The town is definitely a paradox of very wealthy and very poor...and the extremes are evident everywhere.  The house that I am staying in is beautiful though and extremely safe with guards on patrol 24 hours a day (which should make mom and dad happy).  Right now I still feel like I’m on vacation, it still hasn’t hit me that this will be my home for the next 8 weeks.

Time Travel
Recently (although according to my parents this has been a life long problem that I suffer from) I have become extremely absent minded as a result I have forgotten deadlines, mixed up times, and have almost missed entire events.  My most recent blunder which could have also been potentially one of the worst ones I ever made was mixing up the time that my flight left for Tanzania.  For weeks and weeks I had been telling people that my flight left on Friday January 14th at 7:30pm.  Plans were in place for my parents to take me to JFK the day of my flight, for someone to watch over the dog in case my parents decided to spend the night in the city, and I conveniently was waiting to do some of my more important packing until the last minute (because I work better under pressure obviously.)  Well as it should happen for the few weeks leading up to my trip I had been having trouble sleeping, frequently waking up and feeling like I had forgotten something or was missing something but after checking and re-checking I thought I had everything done or at the very least accounted for.  Then the Thursday before I left I was sitting at lunch with my dad and all of a sudden got this sudden sinking feeling in my stomach...my brain screamed at me YOUR FLIGHT IS TODAY AT 7:30 NOT TOMORROW! I panicked, immediately went home and checked my flight itinerary... Friday January 14th departure 10:40am.  Whoooo! I breath a sigh of reflief for a single heartbeat and then realize that I need to tell my dad about my most recent blunder...and he is not going to be happy.  And of course he wasn’t but everything worked out and we left for the airport that night getting me to JFK in plenty of time for my flight which was delayed not once or twice but three times...figures.

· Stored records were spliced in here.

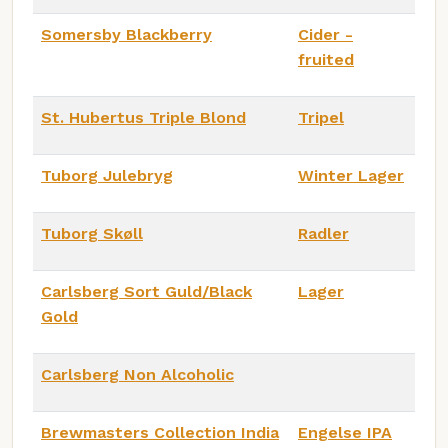
Somersby Blackberry
Cider -
fruited
St. Hubertus Triple Blond
Tripel
Tuborg Julebryg
Winter Lager
Tuborg Skøll
Radler
Carlsberg Sort Guld/Black
Lager
Gold
Carlsberg Non Alcoholic
Brewmasters Collection India
Engelse IPA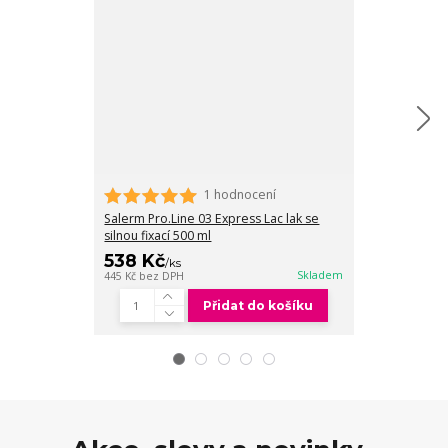
1 hodnocení
Salerm Pro.Lin
fixací 500 ml
Salerm Pro.Line 03 Express Lac lak se
silnou fixací 500 ml
538 Kč
514 Kč
/
ks
/
ks
Skladem
445 Kč
bez DPH
425 Kč
bez DPH
Přidat do košíku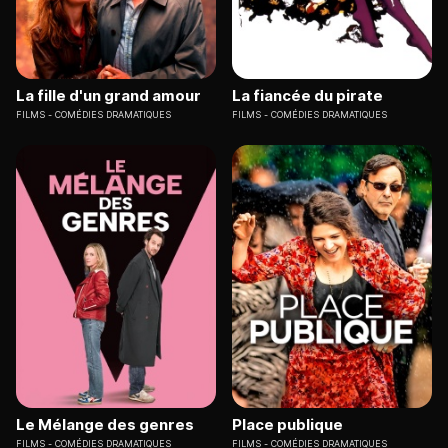
La fille d'un grand amour
La fiancée du pirate
FILMS
COMÉDIES DRAMATIQUES
FILMS
COMÉDIES DRAMATIQUES
Le Mélange des genres
Place publique
FILMS
COMÉDIES DRAMATIQUES
FILMS
COMÉDIES DRAMATIQUES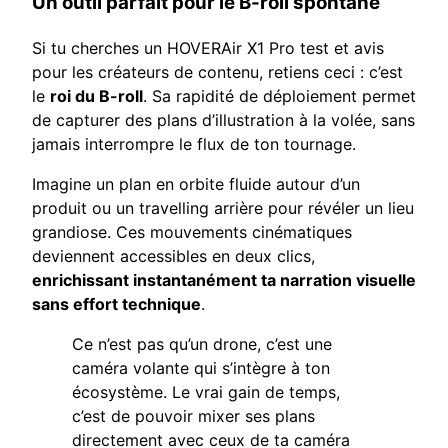
Un outil parfait pour le B-roll spontané
Si tu cherches un HOVERAir X1 Pro test et avis
pour les créateurs de contenu, retiens ceci : c’est
le
roi du B-roll
. Sa rapidité de déploiement permet
de capturer des plans d’illustration à la volée, sans
jamais interrompre le flux de ton tournage.
Imagine un plan en orbite fluide autour d’un
produit ou un travelling arrière pour révéler un lieu
grandiose. Ces mouvements cinématiques
deviennent accessibles en deux clics,
enrichissant instantanément ta narration visuelle
sans effort technique
.
Ce n’est pas qu’un drone, c’est une
caméra volante qui s’intègre à ton
écosystème. Le vrai gain de temps,
c’est de pouvoir mixer ses plans
directement avec ceux de ta caméra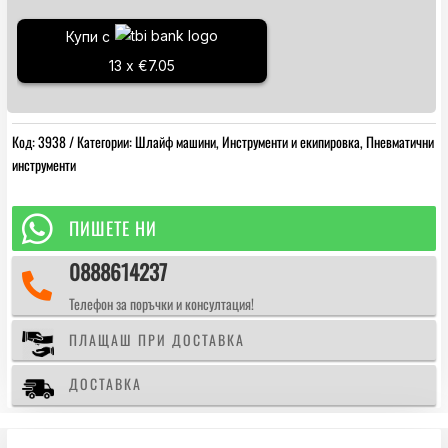
пневматичен
Купи с
шлайф
Wufu
13 x €7.05
WFS-
3938B
-
Код:
3938
Категории:
Шлайф машини
,
Инструменти и екипировка
,
Пневматични
150мм
инструменти

ПИШЕТЕ НИ
0888614237

Телефон за поръчки и консултация!
ПЛАЩАШ ПРИ ДОСТАВКА
ДОСТАВКА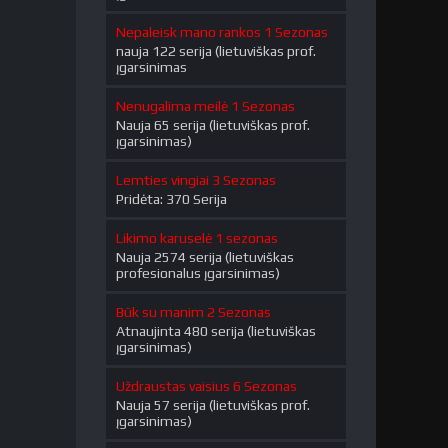
Nepaleisk mano rankos 1 Sezonas
nauja 122 serija (lietuviškas prof.
įgarsinimas
Nenugalima meilė 1 Sezonas
Nauja 65 serija (lietuviškas prof.
įgarsinimas)
Lemties vingiai 3 Sezonas
Pridėta: 370 Serija
Likimo karuselė 1 sezonas
Nauja 2574 serija (lietuviškas
profesionalus įgarsinimas)
Būk su manim 2 Sezonas
Atnaujinta 480 serija (lietuviškas
įgarsinimas)
Uždraustas vaisius 6 Sezonas
Nauja 57 serija (lietuviškas prof.
įgarsinimas)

But once of the plane...WOW...like no other airplane I have ever been on in my entire life.  Every seat had it’s own TV set into the seat in front of it and an outlet to plug anything in you like.  On the plane I was able to charge my phone, I watched four movies (Grown Ups, The Social Network, The Killers, and Twilight Eclipse).  I was fed three times, and really good food too, which I was skeptical of because the last time I ate of meal off an airplane it gave me food poisoning.  In an attempt to adjust everyone’s body time to the new time zone the lights went out in what felt like the middle of my day and the ceiling of the plane lit up with stars like the night sky (Harry Potter style like the great hall).  When I left JFK it was daytime, when I arrived in Dar es Salaam it was daytime...so basically I time-travelled...sweet!